Mayotte : il faut « appliquer une politique diplomatique ferme à l’attention de l’Union des Comores »

Mayotte : il faut « appliquer une politique diplomatique ferme à l’attention de l’Union des Comores »
(Le Monde 28/03/18)

Le soulèvement populaire, observé actuellement au sein du 101e département de Mayotte, relance le sempiternel débat sur l’appartenance de cette île à la France, différend qui l’oppose à l’Union des Comores depuis des décennies. Le 22 décembre 1974, à l’occasion d’une consultation d’autodétermination, les habitants d’Anjouan, de Mohéli et Grande Comores ont voté à plus de 95 % pour l’indépendance, tandis que les Mahorais se prononçaient largement pour le maintien au sein de la République française.

Prenant acte de ce choix, la France a alors décidé de comptabiliser les résultats île par île, conservant ainsi dans son giron le futur jeune département.
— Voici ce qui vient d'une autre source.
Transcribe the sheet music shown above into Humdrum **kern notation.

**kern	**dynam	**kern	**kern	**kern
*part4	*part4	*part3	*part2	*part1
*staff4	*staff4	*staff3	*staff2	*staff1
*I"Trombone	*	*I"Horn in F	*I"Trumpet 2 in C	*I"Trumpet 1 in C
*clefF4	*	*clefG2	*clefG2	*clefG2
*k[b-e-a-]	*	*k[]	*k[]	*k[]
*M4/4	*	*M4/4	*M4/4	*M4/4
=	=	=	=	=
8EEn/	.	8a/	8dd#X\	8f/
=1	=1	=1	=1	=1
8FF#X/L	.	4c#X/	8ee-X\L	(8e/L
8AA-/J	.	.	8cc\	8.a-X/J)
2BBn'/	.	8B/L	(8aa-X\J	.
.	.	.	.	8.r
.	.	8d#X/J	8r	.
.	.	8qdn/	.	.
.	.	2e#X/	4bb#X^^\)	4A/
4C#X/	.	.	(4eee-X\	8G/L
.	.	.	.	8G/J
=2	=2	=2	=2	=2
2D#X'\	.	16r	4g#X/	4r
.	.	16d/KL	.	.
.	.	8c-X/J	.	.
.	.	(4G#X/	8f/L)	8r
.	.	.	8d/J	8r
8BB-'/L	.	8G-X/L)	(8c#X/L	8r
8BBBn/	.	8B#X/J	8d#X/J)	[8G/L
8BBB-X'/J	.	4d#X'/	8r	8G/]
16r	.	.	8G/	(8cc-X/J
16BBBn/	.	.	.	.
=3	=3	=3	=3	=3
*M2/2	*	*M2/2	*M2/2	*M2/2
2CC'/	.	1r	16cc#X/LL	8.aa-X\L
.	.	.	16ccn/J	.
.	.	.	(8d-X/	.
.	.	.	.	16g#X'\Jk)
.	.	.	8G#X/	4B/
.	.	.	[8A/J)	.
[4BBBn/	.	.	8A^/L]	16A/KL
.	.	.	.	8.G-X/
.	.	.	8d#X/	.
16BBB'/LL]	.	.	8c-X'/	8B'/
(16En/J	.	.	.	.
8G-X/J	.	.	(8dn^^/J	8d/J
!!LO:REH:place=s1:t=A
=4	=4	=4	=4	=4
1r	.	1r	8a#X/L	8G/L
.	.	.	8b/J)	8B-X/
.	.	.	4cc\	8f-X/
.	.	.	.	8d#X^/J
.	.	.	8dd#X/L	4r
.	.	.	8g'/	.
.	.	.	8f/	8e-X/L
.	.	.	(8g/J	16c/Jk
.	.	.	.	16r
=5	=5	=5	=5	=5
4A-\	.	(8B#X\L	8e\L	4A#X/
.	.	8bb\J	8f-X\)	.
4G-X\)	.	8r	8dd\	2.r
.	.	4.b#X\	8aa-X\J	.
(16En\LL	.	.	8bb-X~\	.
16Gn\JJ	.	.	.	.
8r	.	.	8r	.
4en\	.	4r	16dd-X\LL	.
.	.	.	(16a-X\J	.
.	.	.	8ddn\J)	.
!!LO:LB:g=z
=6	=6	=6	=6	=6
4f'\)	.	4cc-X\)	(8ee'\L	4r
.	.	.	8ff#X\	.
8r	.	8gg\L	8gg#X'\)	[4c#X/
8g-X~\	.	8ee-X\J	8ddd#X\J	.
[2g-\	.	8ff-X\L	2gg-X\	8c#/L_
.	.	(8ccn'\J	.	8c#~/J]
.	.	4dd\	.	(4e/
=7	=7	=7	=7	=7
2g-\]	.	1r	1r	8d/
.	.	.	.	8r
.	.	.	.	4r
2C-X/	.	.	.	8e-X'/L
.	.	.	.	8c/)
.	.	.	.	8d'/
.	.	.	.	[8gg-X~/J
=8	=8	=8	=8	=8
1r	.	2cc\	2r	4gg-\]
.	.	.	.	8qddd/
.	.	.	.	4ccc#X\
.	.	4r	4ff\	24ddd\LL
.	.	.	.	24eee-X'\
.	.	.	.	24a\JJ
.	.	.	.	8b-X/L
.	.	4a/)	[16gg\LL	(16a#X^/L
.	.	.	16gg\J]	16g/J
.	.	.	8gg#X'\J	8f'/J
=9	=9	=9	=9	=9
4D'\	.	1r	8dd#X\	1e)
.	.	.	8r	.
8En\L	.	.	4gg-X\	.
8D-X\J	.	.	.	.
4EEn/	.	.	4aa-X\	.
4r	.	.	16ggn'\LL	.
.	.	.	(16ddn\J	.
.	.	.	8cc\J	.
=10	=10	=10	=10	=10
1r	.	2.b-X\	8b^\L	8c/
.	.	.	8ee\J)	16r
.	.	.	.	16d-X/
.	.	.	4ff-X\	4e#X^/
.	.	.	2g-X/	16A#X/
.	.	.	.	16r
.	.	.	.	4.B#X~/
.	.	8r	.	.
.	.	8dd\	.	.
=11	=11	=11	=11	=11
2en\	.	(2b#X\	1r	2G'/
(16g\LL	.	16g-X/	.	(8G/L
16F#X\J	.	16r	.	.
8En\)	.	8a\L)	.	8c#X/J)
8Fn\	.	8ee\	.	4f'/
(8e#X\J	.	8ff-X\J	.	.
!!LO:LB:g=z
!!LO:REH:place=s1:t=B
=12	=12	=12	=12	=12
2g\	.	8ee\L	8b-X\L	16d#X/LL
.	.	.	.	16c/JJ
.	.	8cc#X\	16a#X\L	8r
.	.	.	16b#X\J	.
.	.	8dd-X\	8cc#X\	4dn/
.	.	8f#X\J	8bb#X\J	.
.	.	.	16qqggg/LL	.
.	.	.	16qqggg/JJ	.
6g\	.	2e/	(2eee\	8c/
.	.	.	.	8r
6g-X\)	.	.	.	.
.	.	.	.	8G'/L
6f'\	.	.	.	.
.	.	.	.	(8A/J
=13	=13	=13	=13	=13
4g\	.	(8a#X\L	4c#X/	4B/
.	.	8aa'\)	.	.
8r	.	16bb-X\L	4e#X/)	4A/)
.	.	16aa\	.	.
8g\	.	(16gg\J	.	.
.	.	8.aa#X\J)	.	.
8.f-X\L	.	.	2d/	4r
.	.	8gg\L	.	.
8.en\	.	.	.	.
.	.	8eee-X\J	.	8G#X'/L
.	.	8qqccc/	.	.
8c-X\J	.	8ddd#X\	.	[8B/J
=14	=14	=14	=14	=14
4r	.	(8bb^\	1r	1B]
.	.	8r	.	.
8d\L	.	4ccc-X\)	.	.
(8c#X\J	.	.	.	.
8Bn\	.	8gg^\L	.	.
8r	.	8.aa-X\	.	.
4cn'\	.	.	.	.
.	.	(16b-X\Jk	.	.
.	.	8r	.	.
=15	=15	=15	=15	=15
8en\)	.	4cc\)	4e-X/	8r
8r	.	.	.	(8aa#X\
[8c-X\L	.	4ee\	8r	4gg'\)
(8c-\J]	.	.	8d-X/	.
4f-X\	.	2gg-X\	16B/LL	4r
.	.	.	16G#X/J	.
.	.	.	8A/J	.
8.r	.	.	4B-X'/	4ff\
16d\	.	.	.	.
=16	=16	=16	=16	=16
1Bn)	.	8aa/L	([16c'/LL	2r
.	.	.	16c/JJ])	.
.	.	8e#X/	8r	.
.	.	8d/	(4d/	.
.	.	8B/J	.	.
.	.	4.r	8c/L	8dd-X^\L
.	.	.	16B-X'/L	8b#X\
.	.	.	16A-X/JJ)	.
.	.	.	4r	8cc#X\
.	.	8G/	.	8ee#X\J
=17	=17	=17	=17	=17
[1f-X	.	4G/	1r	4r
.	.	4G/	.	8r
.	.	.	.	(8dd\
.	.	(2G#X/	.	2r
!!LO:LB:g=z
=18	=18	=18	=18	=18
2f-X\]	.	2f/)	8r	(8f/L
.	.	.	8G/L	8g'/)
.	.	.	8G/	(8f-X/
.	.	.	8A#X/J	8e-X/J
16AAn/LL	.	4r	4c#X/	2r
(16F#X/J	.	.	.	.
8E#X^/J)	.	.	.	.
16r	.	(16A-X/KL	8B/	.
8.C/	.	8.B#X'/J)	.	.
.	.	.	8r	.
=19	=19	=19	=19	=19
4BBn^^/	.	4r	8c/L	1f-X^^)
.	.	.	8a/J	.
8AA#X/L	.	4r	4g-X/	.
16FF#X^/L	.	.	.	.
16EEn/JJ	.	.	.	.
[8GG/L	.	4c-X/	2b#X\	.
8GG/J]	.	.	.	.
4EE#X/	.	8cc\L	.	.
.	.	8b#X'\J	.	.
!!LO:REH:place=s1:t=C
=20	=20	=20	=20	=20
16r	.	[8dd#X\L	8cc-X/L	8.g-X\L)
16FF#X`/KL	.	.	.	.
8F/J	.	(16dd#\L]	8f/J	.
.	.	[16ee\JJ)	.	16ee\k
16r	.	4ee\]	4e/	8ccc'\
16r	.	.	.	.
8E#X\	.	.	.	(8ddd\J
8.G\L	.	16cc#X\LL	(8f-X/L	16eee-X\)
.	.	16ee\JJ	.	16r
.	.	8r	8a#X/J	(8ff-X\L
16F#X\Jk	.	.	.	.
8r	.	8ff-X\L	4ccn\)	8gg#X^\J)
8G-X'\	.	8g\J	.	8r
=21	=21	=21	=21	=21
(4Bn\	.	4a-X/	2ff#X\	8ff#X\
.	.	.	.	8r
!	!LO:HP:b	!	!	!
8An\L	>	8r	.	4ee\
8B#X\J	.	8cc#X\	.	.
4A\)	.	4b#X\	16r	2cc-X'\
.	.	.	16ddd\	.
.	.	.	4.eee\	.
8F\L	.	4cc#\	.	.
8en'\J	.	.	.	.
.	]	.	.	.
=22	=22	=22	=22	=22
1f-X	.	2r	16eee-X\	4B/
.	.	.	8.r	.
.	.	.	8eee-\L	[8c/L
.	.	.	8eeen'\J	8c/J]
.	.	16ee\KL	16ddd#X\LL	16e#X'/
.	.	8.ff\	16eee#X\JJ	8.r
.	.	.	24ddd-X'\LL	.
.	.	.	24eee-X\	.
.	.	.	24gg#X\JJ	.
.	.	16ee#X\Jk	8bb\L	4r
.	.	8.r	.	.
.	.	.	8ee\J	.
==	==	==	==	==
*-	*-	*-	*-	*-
Cette décision, vivement critiquée, aurait été prise en violation du droit international, et notamment du point 6 de la déclaration du 14 décembre 1960 sur l’octroi de l’indépendance aux pays et peuples colonisés des Nations unies, qui édicte que l’intégrité territoriale des anciennes colonies doit être préservée. La France aurait ainsi arbitrairement amputé les Comores d’un quart de son territoire se fondant sur le droit des peuples à disposer d’eux-mêmes.

Accuser la République française d’avoir construit une opposition fictive entre des populations d’un même environnement traduit une méconnaissance manifeste de l’histoire de Mayotte, que l’on fait remonter à tort à 1946 et à la création de cette entité administrative qu’est un territoire d’outre-mer (TOM).